Do you realize the pain the industry went through while the IBM PC was limited to 640K? The machine was going to be 512K at one point, and we kept pushing it up. I never said that statement — I said the opposite of that.
  • "Gates talks" (20 August 2001) U.S. News & World Report
  • A future startup with no patents of its own will be forced to pay whatever price the giants choose to impose. That price might be high. Established companies have an interest in excluding future competitors.
    • Cited to "Challenges and Strategy" (16 May 1991) via Fred Warshofsky (1994), The Patent Wars. This is a misreading of Warshofsky's text; the quotation is actually from League for Programming Freedom (1991), "Against Software Patents." An example of the misattribution appears in Lawrence Lessig (2001), The future of ideas.

[edit] Quotes about Gates

  • The idea that Bill Gates has appeared like a knight in shining armour to lead all customers out of a mire of technological chaos neatly ignores the fact that it was he who, by peddling second-rate technology, led them into it in the first place.
  • Gates is the ultimate programming machine. He believes everything can be defined, examined, reduced to essentials, and rearranged into a logical sequence that will achieve a particular goal.
  • Bill Gates is a very rich man today ... and do you want to know why? The answer is one word: versions.
  • It's a business I don't know anything about, but I admire Bill Gates enormously. I know him individually, and I think he's incredible in business.

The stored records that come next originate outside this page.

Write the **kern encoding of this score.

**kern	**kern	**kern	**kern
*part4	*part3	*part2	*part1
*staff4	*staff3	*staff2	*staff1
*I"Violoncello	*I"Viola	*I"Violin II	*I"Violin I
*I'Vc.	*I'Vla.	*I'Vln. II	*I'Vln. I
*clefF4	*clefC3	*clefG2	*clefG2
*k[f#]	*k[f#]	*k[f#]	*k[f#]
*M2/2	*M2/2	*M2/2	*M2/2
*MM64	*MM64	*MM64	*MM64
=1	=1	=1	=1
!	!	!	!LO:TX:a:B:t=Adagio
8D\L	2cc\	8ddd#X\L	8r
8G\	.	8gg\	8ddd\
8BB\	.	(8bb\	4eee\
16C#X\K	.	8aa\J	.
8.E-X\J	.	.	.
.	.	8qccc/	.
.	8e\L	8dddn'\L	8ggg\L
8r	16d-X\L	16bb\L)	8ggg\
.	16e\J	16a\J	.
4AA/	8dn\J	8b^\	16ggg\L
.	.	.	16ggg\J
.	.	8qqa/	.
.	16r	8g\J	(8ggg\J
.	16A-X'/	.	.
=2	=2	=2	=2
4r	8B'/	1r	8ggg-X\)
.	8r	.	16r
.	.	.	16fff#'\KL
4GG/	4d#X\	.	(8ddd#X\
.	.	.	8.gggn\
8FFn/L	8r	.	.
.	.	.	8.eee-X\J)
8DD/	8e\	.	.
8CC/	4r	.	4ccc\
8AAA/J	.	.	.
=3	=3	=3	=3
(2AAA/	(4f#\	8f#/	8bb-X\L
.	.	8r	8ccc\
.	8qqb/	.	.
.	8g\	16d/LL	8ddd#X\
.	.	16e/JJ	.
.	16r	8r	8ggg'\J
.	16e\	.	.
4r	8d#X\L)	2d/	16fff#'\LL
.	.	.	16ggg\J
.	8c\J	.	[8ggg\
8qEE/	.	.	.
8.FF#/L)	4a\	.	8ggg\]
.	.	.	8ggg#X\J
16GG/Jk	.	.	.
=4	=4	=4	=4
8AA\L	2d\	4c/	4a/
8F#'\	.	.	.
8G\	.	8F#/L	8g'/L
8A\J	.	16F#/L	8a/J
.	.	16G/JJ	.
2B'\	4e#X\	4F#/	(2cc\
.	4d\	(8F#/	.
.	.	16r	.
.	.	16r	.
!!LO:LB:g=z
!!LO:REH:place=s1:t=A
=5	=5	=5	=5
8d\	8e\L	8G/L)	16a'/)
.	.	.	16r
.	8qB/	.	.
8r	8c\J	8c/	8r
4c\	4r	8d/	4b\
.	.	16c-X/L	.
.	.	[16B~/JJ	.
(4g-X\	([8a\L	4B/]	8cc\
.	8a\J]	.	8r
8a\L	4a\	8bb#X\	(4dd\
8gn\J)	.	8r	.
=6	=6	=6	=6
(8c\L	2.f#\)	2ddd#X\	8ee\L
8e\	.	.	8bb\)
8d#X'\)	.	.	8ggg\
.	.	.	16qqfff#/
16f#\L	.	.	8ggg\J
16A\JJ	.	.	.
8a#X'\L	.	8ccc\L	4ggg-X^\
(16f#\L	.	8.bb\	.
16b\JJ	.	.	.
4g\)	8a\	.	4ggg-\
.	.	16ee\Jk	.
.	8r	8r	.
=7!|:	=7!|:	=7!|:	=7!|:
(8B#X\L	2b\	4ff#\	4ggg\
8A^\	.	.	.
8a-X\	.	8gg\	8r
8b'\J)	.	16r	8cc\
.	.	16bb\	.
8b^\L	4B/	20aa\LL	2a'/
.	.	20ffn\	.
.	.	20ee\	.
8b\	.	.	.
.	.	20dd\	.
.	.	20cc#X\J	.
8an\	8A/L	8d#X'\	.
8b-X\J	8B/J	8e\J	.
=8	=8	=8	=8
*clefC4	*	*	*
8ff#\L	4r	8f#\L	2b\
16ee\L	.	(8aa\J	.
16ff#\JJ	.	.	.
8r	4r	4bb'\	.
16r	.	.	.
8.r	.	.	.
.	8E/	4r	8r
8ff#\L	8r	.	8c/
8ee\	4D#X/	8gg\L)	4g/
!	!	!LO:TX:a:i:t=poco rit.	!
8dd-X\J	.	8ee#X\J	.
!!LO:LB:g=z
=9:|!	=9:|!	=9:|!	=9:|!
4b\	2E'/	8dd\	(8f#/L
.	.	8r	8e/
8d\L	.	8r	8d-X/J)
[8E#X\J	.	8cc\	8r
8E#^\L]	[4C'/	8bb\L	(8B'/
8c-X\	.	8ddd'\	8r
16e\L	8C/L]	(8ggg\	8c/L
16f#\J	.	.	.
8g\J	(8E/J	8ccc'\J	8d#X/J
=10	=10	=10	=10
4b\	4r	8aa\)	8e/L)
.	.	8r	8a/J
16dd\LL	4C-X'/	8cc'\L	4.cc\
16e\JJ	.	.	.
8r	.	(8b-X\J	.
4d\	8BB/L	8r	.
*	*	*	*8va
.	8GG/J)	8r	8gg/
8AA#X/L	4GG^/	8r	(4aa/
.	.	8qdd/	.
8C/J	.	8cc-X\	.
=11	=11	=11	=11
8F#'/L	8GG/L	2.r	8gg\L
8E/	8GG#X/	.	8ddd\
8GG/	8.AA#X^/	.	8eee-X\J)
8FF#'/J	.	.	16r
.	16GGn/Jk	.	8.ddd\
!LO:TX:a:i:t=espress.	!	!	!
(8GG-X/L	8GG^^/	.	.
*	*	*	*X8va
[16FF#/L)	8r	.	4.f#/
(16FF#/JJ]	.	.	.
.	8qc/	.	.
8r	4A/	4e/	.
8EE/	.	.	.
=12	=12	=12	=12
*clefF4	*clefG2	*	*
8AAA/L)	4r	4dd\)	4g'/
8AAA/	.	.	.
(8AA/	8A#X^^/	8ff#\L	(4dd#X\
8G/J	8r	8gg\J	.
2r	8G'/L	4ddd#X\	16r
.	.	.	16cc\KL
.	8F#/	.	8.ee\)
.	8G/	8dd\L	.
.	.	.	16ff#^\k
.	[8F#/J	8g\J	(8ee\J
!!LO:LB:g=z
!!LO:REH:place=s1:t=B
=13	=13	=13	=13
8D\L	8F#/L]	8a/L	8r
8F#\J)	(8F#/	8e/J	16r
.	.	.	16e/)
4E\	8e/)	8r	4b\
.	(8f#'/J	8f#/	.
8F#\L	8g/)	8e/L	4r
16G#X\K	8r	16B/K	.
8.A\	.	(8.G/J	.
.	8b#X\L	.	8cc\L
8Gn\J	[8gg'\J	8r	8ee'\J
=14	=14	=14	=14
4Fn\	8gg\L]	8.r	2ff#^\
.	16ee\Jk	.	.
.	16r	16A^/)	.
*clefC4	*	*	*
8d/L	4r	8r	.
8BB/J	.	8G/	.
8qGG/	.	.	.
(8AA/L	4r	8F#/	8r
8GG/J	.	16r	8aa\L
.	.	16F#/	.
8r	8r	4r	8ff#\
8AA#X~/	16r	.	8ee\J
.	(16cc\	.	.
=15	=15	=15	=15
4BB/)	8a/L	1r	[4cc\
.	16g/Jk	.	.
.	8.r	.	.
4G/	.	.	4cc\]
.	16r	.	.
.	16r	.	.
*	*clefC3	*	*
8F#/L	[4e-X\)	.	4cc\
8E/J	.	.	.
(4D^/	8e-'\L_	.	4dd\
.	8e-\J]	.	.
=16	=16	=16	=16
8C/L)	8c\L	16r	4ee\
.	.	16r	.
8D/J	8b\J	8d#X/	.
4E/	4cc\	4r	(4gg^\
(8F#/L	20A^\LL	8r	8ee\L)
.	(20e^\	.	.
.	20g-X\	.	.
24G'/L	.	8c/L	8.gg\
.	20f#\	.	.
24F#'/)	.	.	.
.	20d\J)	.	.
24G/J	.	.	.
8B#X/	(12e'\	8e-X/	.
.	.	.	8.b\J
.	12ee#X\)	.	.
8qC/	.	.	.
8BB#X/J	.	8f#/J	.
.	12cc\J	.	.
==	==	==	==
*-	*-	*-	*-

    • Warren Buffett, in lecture at Kenan-Flagler Business School, University of North Carolina at Chapel Hill. (1994); Warren Buffett Talks Business VHS (1995) by The University of North Carolina Center for Public Television.
  • There never was a chip, it is said, that Bill Gates couldn't slow down with a new batch of features.
    • James Coates, The Chicago Tribune
  • [Gates] apparently has made more money than anyone else his age, ever, in any business.
    • Brian O'Reilly, Fortune magazine, (12 October 1987)
  • He is divisive. He is manipulative. He is a user. He has taken much from me and the industry.
    • Gary Kildall, in notes for an unpublished memoir Computer Connections.